"I'll come back," he wheezed. He never closed his eyes. Not ever. His blood gushed over my hands. It ran in rivulets from his mouth. His body shuddered. His chest heaved. But he still didn't look away, and I couldn't either. Even when he was dead. It was like the person he once had been was condemning me for destroying him. One minute was all it took to make me a killer, a few seconds between what I was then and what I have become. The unchangeable truth of it was like a blade in my own chest. I did not know how to make that feeling go away, so I did the only thing that came to me.

  The words of the prayer came to me easily. I recited the whole thing. By the time I was finished, Takeshi had joined me in the alley. "It gets easier" was all he said to me before resuming his trek to the apartment. I'm not sure I believe him, but I have no choice but to find out if he's right.

  Day 518

  I saw a star. I am lying on the roof, right at the edge, somewhere far in the northeast quadrant, in a tall building that allows me a view all the way to the north wall miles away. I was staring at the sky, the deep black roof of the city, and I am certain: for a moment there was a dim, twinkling light above me. Now it’s all darkness again, but I’m sure it was there. Hope is very much like that, I think.

  Day 547

  On patrol today with Takeshi, I saw a man who used to buy shoes from my father. He was sitting alone on a stoop, staring at his hands, and I recognized a scar along his forearm, a jagged tear I recall wondering about as a boy. He used to bring his pretty daughter into the shop, and Heshel and I would act like idiots showing off to get her to smile at us. I was excited to see a familiar face and greeted him. He greeted me—I think it was a relief to him to hear a familiar language—but he did not know my name. He did not know who I was. I almost asked after his daughter, but then I realized: if he is here, it is because he lost everything, and that bright-eyed girl is most likely dead. I wonder if anyone I knew is still alive. I wonder if anything is different. It felt like the world was ending. But when I spoke these thoughts aloud to Takeshi, he only shook his head and said that all who live in the dark city, no matter what era they lived in, probably felt that way. It's part of the reason they're here. I think Takeshi does not understand what it was like before I died, and I do not have the stomach to tell him.

  Day 548

  I am still thinking of the man I met yesterday, of his eyes, the way he looked at me but did not see me. Takeshi says he has never once met someone he knew in life here in the dark city, but the way he said it, so easily, so casually, I have to wonder if he is lying. I asked Philip the same question, and he says he did once: a young soldier who had been under his command. Like me, he was both saddened and excited to see someone he had known before, and he rushed up to the soldier and greeted him. He ended up with the man's teeth clamped onto his arm, and only then did he realize the man had been taken by a Mazikin. It did not end well for the creature, and I think it hurt Philip to kill him, because he wore the face of a friend.

  Day 564

  I am recovering from a fall. Philip and I were chasing a Mazikin through a dense maze of rooms in an enormous statehouse, one that must have been abandoned by its owner since the Mazikin was able to enter. Philip directed me down one corridor and he took the other, hoping to corner the creature, an older man with yellow teeth filed to sharp points. I could hear the man laughing as I sprinted the hallway, and then, as the floor dropped out from under me, I realized why. He'd set a trap. I crashed through the rug that had been laid over the hole in the rotten floorboards and plunged to the ballroom below. My left ankle snapped and the whole world turned red with the pain of it. I don't know how long I lay there before Philip found me.

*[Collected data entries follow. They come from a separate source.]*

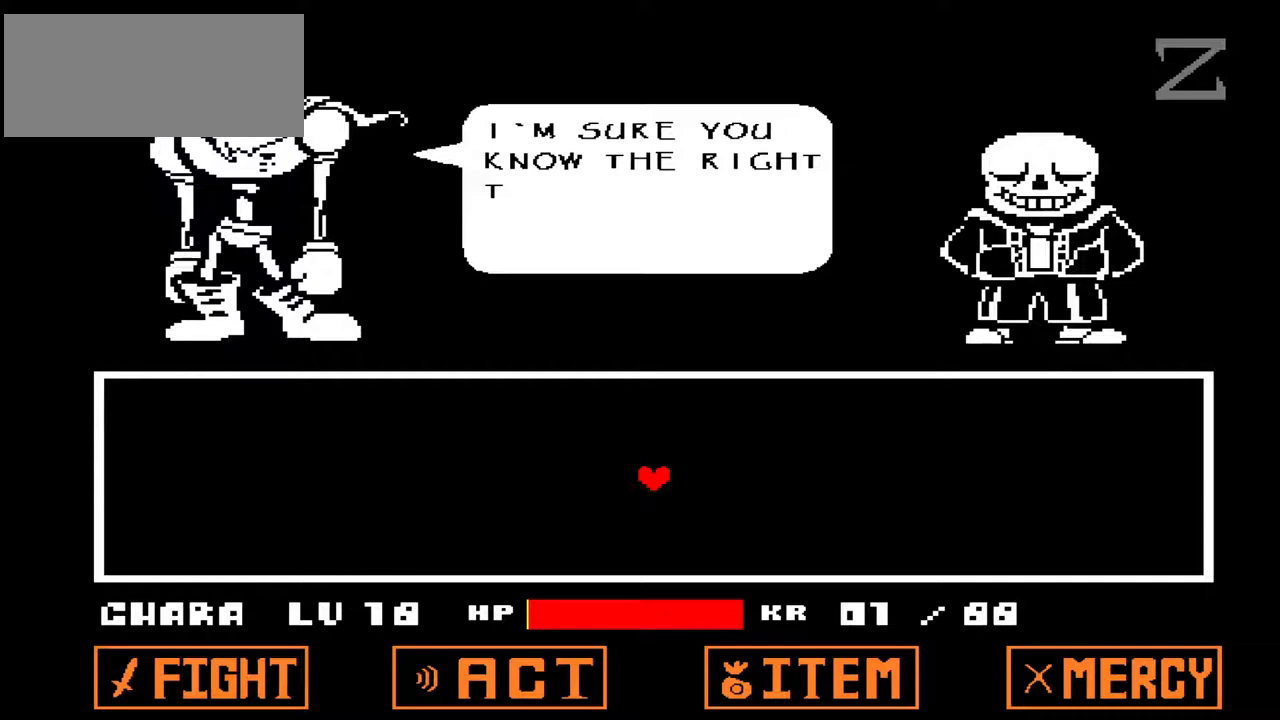
{"keys": [], "events": []}
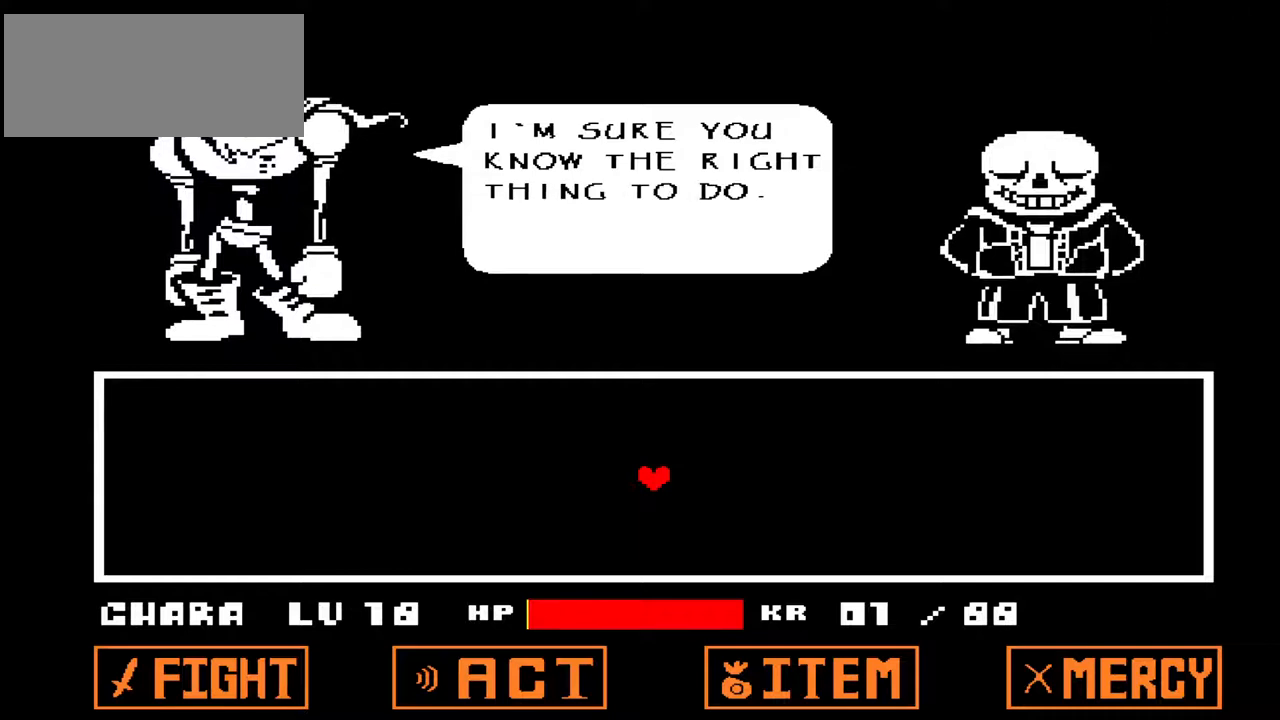
{"keys": ["z"], "events": [[433, "z", "down"]]}
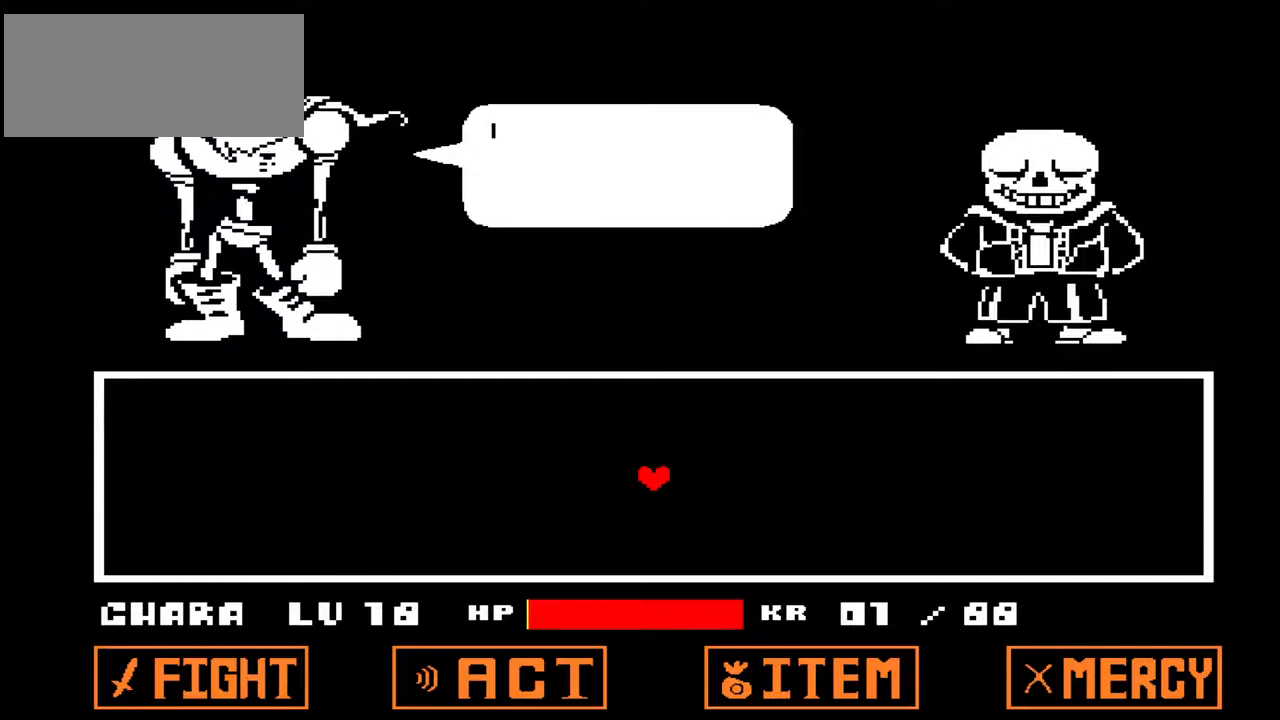
{"keys": [], "events": [[67, "z", "up"]]}
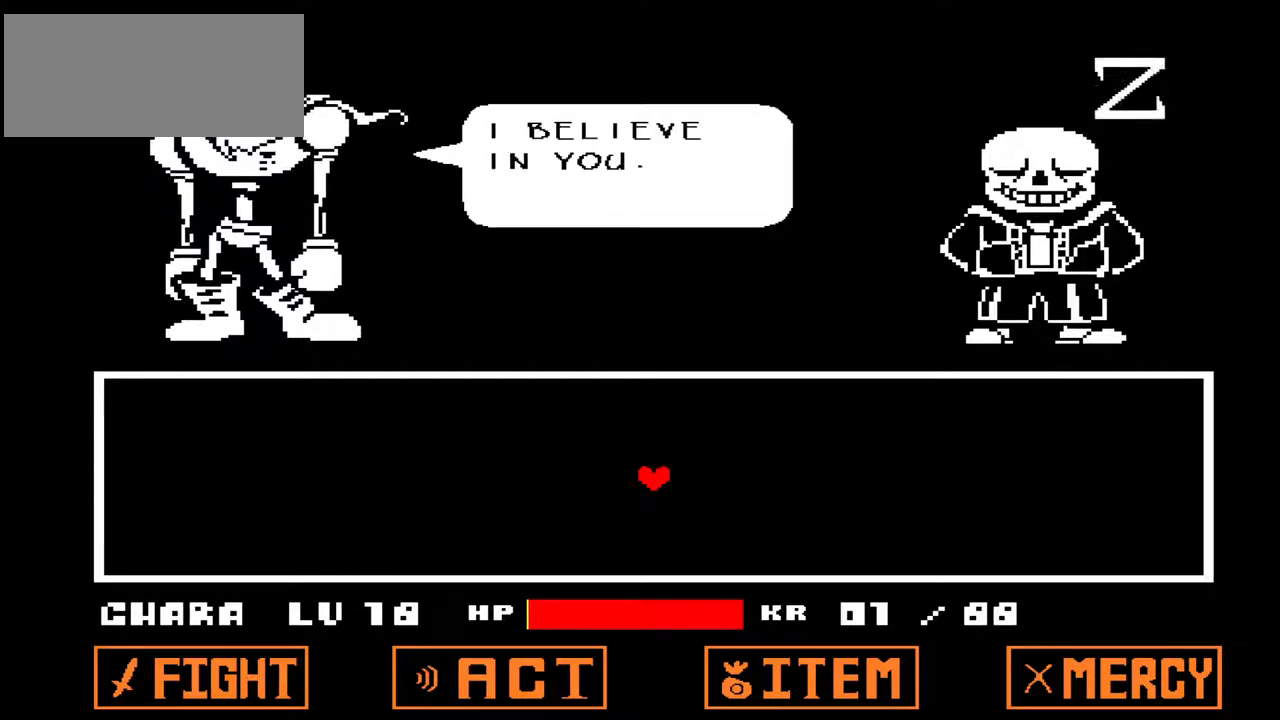
{"keys": [], "events": []}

  He said the Mazikin got away, and I urged him to keep searching, but he only laughed. "Takeshi would miss you if you died." And then I was laughing, too, and then I fainted with the pain. He must have carried me back to the Station slung over his shoulders like a sack of flour.

  Day 591

  Takeshi has been unusually quiet since returning from his two-day patrol with Philip to the Harag zone. When he returns from a multi-day absence, he usually shows up in the training room the next day to criticize my form or engage me in a sparring session, but this time, he retired to his room and did not come out for quite some time. When I asked Philip what was wrong with him, he only shook his head. Something has changed, but I'm not sure what.

  Day 595

  I hurt Philip badly during a sparring session. It was an accident—he's usually so fast, but today he was noticeably slower. I asked if he was ill, though I can't remember any of us actually being sick. Philip says he is quite the opposite of ill, and was in a good mood even though he was bleeding profusely from his nose. Takeshi, on the other hand, was irritable and stormed out. I caught up with him after dinner and asked why, and he said I would understand soon enough.

  Day 603

  Today Philip went to the Sanctum and did not return.

  Day 612

  Takeshi is now the Captain of the Guard. There was no ceremony, no celebration. In fact, he has barely spoken since we received word that Philip has moved on. We have trained, and we have patrolled, all in silence. I have no idea what he’s thinking, but his quick smile is gone.

  Most of me is happy for Philip. He was kind. He was honorable. He’s served his time. Perhaps he will find his family again, out there in the Countryside. I hope he does.

  The rest of me is sick with envy and anger.

  Envy because he has what I want, what I crave, what I dream of when I dream at all. Anger because I am left with Takeshi. I am his Lieutenant now, and his are the orders I must follow. I don’t trust him. I don’t like him. We had found our way to an uneasy peace before Philip left, but that was largely due to Philip himself. Now that he’s gone, I’m not sure what will happen.

  Day 627

  “Do you know how long I’ve been here?” Takeshi asked me.

  It was the first time he’s spoken to me—outside the barest of commands—since Philip left us. I knew he and Philip had been together a very long time, but his answer shocked me. “Philip and I arrived within days of each other,” he said. Their Captain, a Frenchman named Bastien, trained them together and taught them his language. And when he left for the Sanctum sometime later, Raphael came to Philip and Takeshi and told them to choose who would be the Captain.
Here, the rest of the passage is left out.